Aventura faz embaixador reviver a revolução do Irã

Sérgio Florencio, que estava na embaixada em Teerã nos anos conturbados de 1977 a 1981, diz que se sentiu ‘jovem de novo”

 

QUITO – “Eu me senti jovem de novo.” A cinematográfica operação de fuga do ex-presidente Lucio Gutiérrez fez o embaixador Sérgio Florencio, de 59 anos, e sua mulher, Sônia, se lembrarem de quando ele serviu na embaixada do Brasil em Teerã, nos conturbados anos de 1977 a 1981, testemunhando a queda do xá Reza Pahlevi, a ascensão do aiatolá Ruhollah Khomeini, a crise dos reféns na embaixada americana e o início da guerra Irã-Iraque.

Visivelmente satisfeito e aliviado com o sucesso da operação, Florencio, um homem calmo e agradável, reconhece que não se sentiu muito confortável sob o uniforme do Grupo de Operações Especiais da polícia equatoriana. “Mas senti que estava cumprindo uma missão.” O embaixador passou por maus bocados nesses três dias e meio de asilo a Gutiérrez. 

O pior momento foi na sexta-feira à noite, quando ele foi chamado pela chancelaria mas acabou impedido de sair da residência pelos manifestantes, que golpearam o jipe Honda, tentando abrir as portas ou virar o veículo, que teve de dar marcha à ré e entrar de novo na residência.
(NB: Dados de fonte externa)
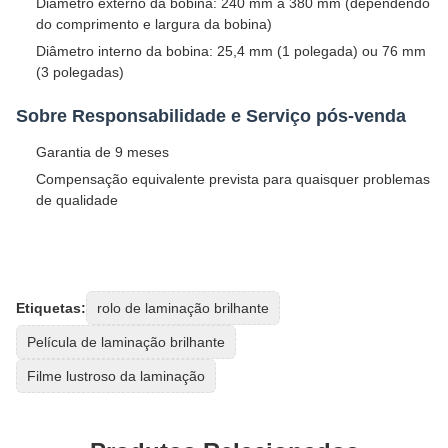
Diâmetro externo da bobina: 240 mm a 380 mm (dependendo
do comprimento e largura da bobina)
Diâmetro interno da bobina: 25,4 mm (1 polegada) ou 76 mm
(3 polegadas)
Sobre Responsabilidade e Serviço pós-venda
Garantia de 9 meses
Compensação equivalente prevista para quaisquer problemas
de qualidade
Etiquetas:
rolo de laminação brilhante
Película de laminação brilhante
Filme lustroso da laminação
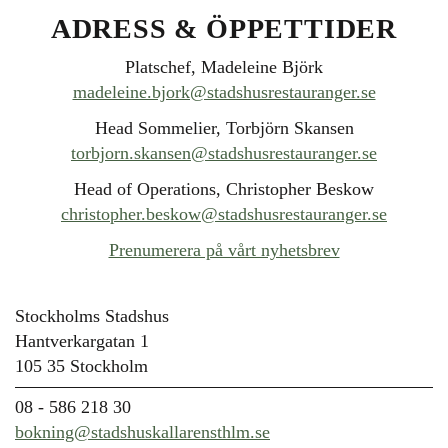
ADRESS & ÖPPETTIDER
Platschef, Madeleine Björk
madeleine.bjork@stadshusrestauranger.se
Head Sommelier, Torbjörn Skansen
torbjorn.skansen@stadshusrestauranger.se
Head of Operations, Christopher Beskow
christopher.beskow@stadshusrestauranger.se
Prenumerera på vårt nyhetsbrev
Stockholms Stadshus
Hantverkargatan 1
105 35 Stockholm
08 - 586 218 30
bokning@stadshuskallarensthlm.se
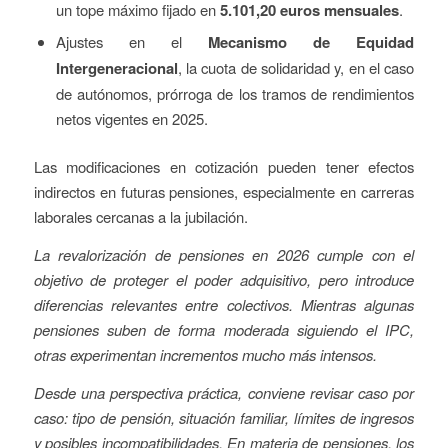
un tope máximo fijado en
5.101,20 euros mensuales
.
Ajustes en el
Mecanismo de Equidad
Intergeneracional
, la cuota de solidaridad y, en el caso
de autónomos, prórroga de los tramos de rendimientos
netos vigentes en 2025.
Las modificaciones en cotización pueden tener efectos
indirectos en futuras pensiones, especialmente en carreras
laborales cercanas a la jubilación.
La revalorización de pensiones en 2026 cumple con el
objetivo de proteger el poder adquisitivo, pero introduce
diferencias relevantes entre colectivos. Mientras algunas
pensiones suben de forma moderada siguiendo el IPC,
otras experimentan incrementos mucho más intensos.
Desde una perspectiva práctica, conviene revisar caso por
caso: tipo de pensión, situación familiar, límites de ingresos
y posibles incompatibilidades. En materia de pensiones, los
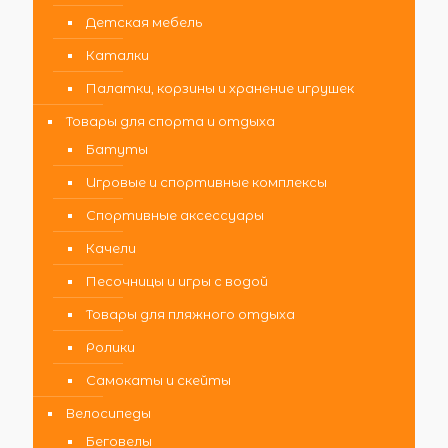
Детская мебель
Каталки
Палатки, корзины и хранение игрушек
Товары для спорта и отдыха
Батуты
Игровые и спортивные комплексы
Спортивные аксессуары
Качели
Песочницы и игры с водой
Товары для пляжного отдыха
Ролики
Самокаты и скейты
Велосипеды
Беговелы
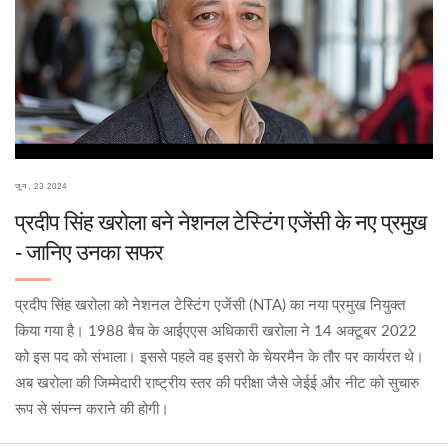
जून, 23 2024
प्रदीप सिंह खरोला बने नेशनल टेस्टिंग एजेंसी के नए प्रमुख
- जानिए उनका सफर
प्रदीप सिंह खरोला को नेशनल टेस्टिंग एजेंसी (NTA) का नया प्रमुख नियुक्त
किया गया है। 1988 बैच के आईएएस अधिकारी खरोला ने 14 अक्टूबर 2022
को इस पद को संभाला। इससे पहले वह इसरो के चेयरमैन के तौर पर कार्यरत थे।
अब खरोला की जिम्मेदारी राष्ट्रीय स्तर की परीक्षा जैसे जेईई और नीट को सुचारु
रूप से संपन्न कराने की होगी।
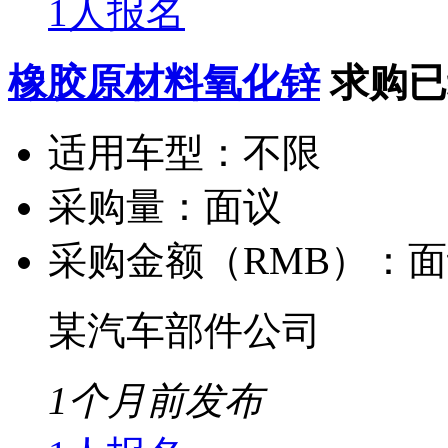
1人报名
橡胶原材料氧化锌
求购已
适用车型：
不限
采购量：
面议
采购金额（RMB）：
面
某汽车部件公司
1个月前发布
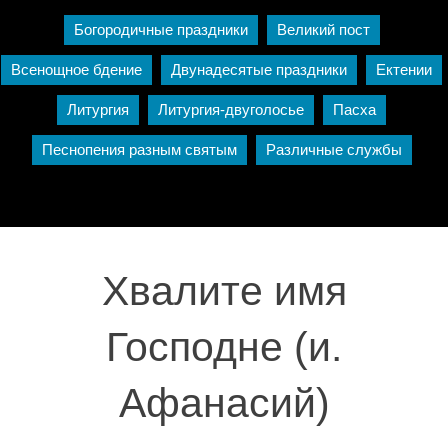
Богородичные праздники
Великий пост
Всенощное бдение
Двунадесятые праздники
Ектении
Литургия
Литургия-двуголосье
Пасха
Песнопения разным святым
Различные службы
Хвалите имя
Господне (и.
Афанасий)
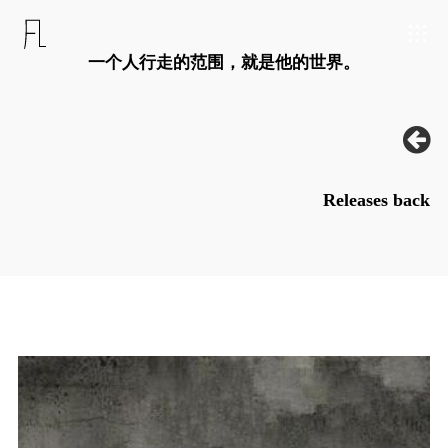
一个人行走的范围，就是他的世界。
Releases back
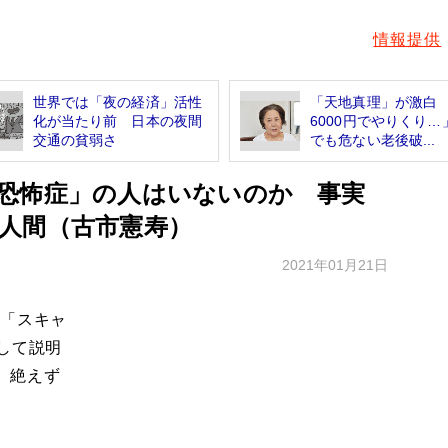
情報提供
世界では「夜の経済」活性
「天地真理」が激白
化が当たり前 日本の夜間
6000円でやりくり…
交通の貧弱さ
でも危ない老後破...
恐怖症」の人はいないのか 事実
人間（古市憲寿）
2021年01月21日
映画「スキャ
して説明
、絶えず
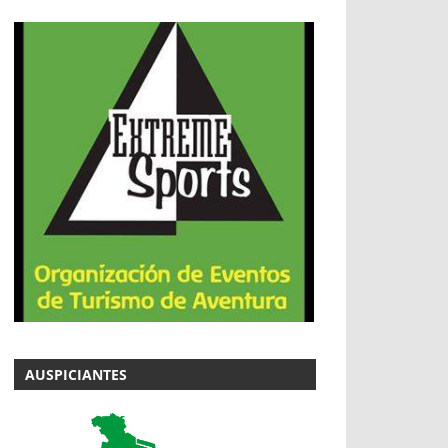
AUSPICIANTES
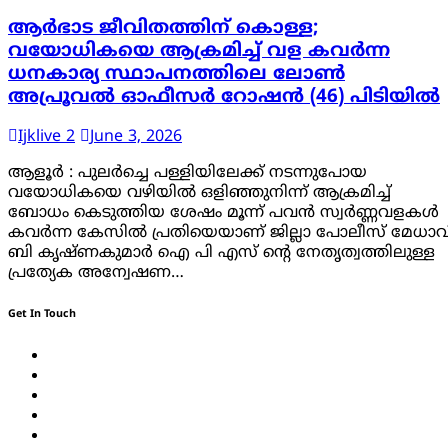
ആർഭാട ജീവിതത്തിന് കൊള്ള;
വയോധികയെ ആക്രമിച്ച് വള കവർന്ന
ധനകാര്യ സ്ഥാപനത്തിലെ ലോൺ
അപ്രൂവൽ ഓഫീസർ റോഷൻ (46) പിടിയിൽ
Ijklive 2
June 3, 2026
ആളൂർ : പുലർച്ചെ പള്ളിയിലേക്ക് നടന്നുപോയ
വയോധികയെ വഴിയിൽ ഒളിഞ്ഞുനിന്ന് ആക്രമിച്ച്
ബോധം കെടുത്തിയ ശേഷം മൂന്ന് പവൻ സ്വർണ്ണവളകൾ
കവർന്ന കേസിൽ പ്രതിയെയാണ് ജില്ലാ പോലീസ് മേധാവ
ബി കൃഷ്ണകുമാർ ഐ പി എസ് ന്റെ നേതൃത്വത്തിലുള്ള
പ്രത്യേക അന്വേഷണ…
Get In Touch
Twitter
Facebook
LinkedIn
Instagram
YouTube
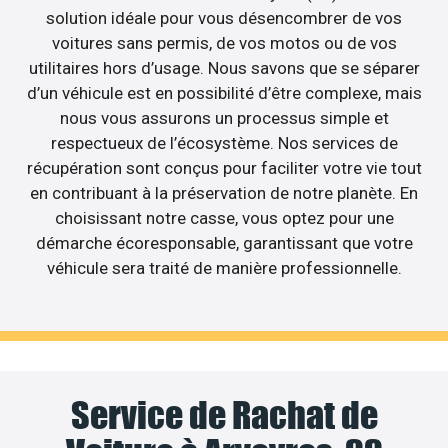
solution idéale pour vous désencombrer de vos
voitures sans permis, de vos motos ou de vos
utilitaires hors d’usage. Nous savons que se séparer
d’un véhicule est en possibilité d’être complexe, mais
nous vous assurons un processus simple et
respectueux de l’écosystème. Nos services de
récupération sont conçus pour faciliter votre vie tout
en contribuant à la préservation de notre planète. En
choisissant notre casse, vous optez pour une
démarche écoresponsable, garantissant que votre
véhicule sera traité de manière professionnelle.
Service de Rachat de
O incidente suscitou um telefonema do secretário-geral das Relações Exteriores, Samuel Pinheiro Guimarães, ao vice-chanceler equatoriano, Edwin Johnson, no qual o número 2 do Itamaraty exigiu que a segurança do embaixador fosse garantida. 

Na noite da véspera, o ministro conselheiro da embaixada, José Fiúza, havia levado um murro na cabeça quando saía a pé da casa. Na fachada da bela residência diplomática, uma construção colonial dos anos 40, na qual João Cabral de Mello Neto escreveu algumas de suas poesias, quando era embaixador em Quito, nos anos 70, ainda se viam ontem de manhã as marcas de tomates e ovos jogados pelos manifestantes, que chegaram também a lançar uma garrafa. Florencio recebeu telefonemas anônimos com ameaças e estuda pedir proteção policial por algum tempo. “Acho que vai ser necessário”, opina Sônia, a embaixatriz.

Os manifestantes acusam o Brasil de contribuir para a impunidade de mais um presidente equatoriano – o terceiro que foge do país em meio a protestos desde 1997. Entre a concessão do asilo diplomático pelo Brasil, na tarde de quarta-feira, e a entrega do salvo-conduto pela chancelaria equatoriana, na manhã de sábado, Florencio e Gutiérrez viveram uma tensa espera. 

A entrega do documento, assinado pelo novo presidente Alfredo Palacio, foi cercada de sigilo. Durante todo o sábado, a embaixada não confirmou as informações extra-oficiais de que o salvo-conduto tinha saído. Nem mesmo à cozinheira equatoriana Digna, que queria fazer feijoada de almoço, o embaixador pôde contar por que um prato tão pesado não seria conveniente naqueles momentos de preparativos da fuga. Doña Digna foi convencida a servir ceviche, uma iguaria andina de pescado cru com molho de limão. 

 

Gutiérrez fazia as refeições com Florencio e Sônia numa mesa branca da sala-de-jantar. Como militar, procurava não transparecer seu desconsolo, mas estava visivelmente deprimido. Antes do intenso convívio, o coronel e o embaixador já tinham uma relação de amizade. Ambos costumavam encontrar-se no Parque Metropolitano, onde realizavam corridas matinais, um hábito em comum. O clima desses dias não permitiu conversas mais profundas, diz o embaixador. “Mas pretendo me encontrar com ele em Brasília.”